The BEA revised this figure down from 3.4%. There was a big jump in durable goods of 7.7%. Although not confirmed by the figures, I would assume the US auto companies' big sales promotions had something to do with this. Gross private domestic investment dropped 3.3%. This is drop is disconcerting considering it increased 8.6% in the preceding quarter and drops typically happens during a recession. Exports increased 13.2% and imports increased .5%. Additionally, imports of goods decreased 1.1%. These figures may indicate better trade balance numbers next month.
Wednesday: Chicago Purchasing Manager's Index
The CPMI dropped from 63.5 in July to 49.2 in August. The new orders index dropped from 68.5 to 49.5. The production index dropped from 68 to 56. These are very large drops and indicate a change in purchasing policy to an economic slowdown.

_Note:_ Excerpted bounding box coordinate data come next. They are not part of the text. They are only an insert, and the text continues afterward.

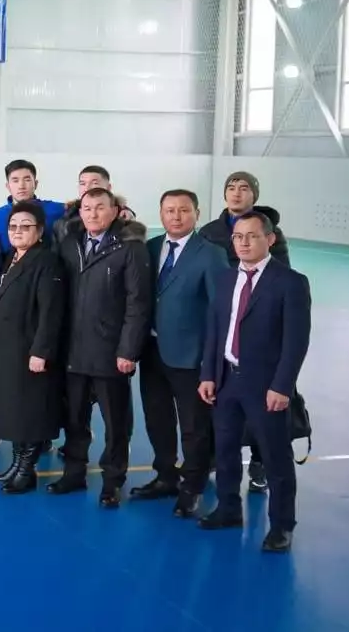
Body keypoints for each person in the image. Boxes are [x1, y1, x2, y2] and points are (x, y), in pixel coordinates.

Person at [198, 211, 310, 553]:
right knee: (225, 449)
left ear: (270, 239)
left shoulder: (290, 282)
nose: (244, 243)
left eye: (252, 236)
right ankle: (229, 508)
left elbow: (296, 341)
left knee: (276, 457)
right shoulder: (226, 279)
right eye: (238, 237)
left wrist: (283, 386)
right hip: (226, 380)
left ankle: (282, 525)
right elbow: (215, 330)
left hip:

Thursday: Personal Income and Expenditures
"Personal income increased $29.3 billion, or 0.3 percent, and disposable personal income (DPI) increased $27.2 billion, or 0.3 percent, in July, according to the Bureau of Economic Analysis. Personal consumption expenditures (PCE) increased $85.7 billion, or 1.0 percent. In June, personal income increased $54.7 billion, or 0.5 percent, DPI increased $45.9 billion, or 0.5 percent, and PCE increased $88.0 billion, or 1.0 percent, based on revised estimates.
Last month, people spent over three times what they received in pay. This is beyond terrible.
Thursday: Purchasing Managers Index
The PMI indicates that the manufacturing economy grew in August for the 27th consecutive month. The PMI for August registered 53.6 percent, a decrease of 3 percentage points when compared to July's reading of 56.6 percent. A reading above 50 percent indicates that the manufacturing economy is generally expanding; below 50 percent indicates that it is generally contracting.
What was disconcerting about this report was almost all of the major components of the ISM index dropped: New Orders -4.2, Production -5.3, Employment -.6% Supply Deliveries -1.3, Inventory -1.8, Exports -2.6%, Imports -1.3%. The report, in short, was fairly negative.
Friday: Employment Report
Nonfarm payroll employment increased by 169,000 in August, and the unemployment rate was little changed at 4.9 percent, the Bureau of Labor Statistics of the U.S. Department of Labor reported today. Employment rose over the month in several industries, including construction, health care, and accommodations and food services. Manufacturing employment edged down in August.
Looking at the numbers in depth, the Bush trend continues. Manufacturing lost 14,000 jobs, Education and Health services gained 43,000 and Leisure and Hospitality gained 34,000. Construction gained 25,000. The areas of gains are cause for concern. Construction is largely dependent on the housing boom that won't last forever. Leisure/Hospitality are lower paying jobs (9.12/hour).